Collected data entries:
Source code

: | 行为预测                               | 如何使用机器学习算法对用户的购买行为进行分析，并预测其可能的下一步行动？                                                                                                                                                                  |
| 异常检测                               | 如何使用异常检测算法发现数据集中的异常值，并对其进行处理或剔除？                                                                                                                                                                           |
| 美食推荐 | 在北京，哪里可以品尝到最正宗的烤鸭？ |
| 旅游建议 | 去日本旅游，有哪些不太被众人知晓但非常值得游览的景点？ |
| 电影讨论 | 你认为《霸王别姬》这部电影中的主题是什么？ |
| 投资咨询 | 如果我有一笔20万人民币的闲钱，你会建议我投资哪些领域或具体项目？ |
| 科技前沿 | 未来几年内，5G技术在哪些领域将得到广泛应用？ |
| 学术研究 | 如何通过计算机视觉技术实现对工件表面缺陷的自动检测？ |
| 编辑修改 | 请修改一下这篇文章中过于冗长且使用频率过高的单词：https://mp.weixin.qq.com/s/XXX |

### Task details
Replace "如何" with "怎样" everywhere in the material above, and reproduce the material with every other character unchanged.

### Completed exercise
Source code

: | 行为预测                               | 怎样使用机器学习算法对用户的购买行为进行分析，并预测其可能的下一步行动？                                                                                                                                                                  |
| 异常检测                               | 怎样使用异常检测算法发现数据集中的异常值，并对其进行处理或剔除？                                                                                                                                                                           |
| 美食推荐 | 在北京，哪里可以品尝到最正宗的烤鸭？ |
| 旅游建议 | 去日本旅游，有哪些不太被众人知晓但非常值得游览的景点？ |
| 电影讨论 | 你认为《霸王别姬》这部电影中的主题是什么？ |
| 投资咨询 | 如果我有一笔20万人民币的闲钱，你会建议我投资哪些领域或具体项目？ |
| 科技前沿 | 未来几年内，5G技术在哪些领域将得到广泛应用？ |
| 学术研究 | 怎样通过计算机视觉技术实现对工件表面缺陷的自动检测？ |
| 编辑修改 | 请修改一下这篇文章中过于冗长且使用频率过高的单词：https://mp.weixin.qq.com/s/XXX |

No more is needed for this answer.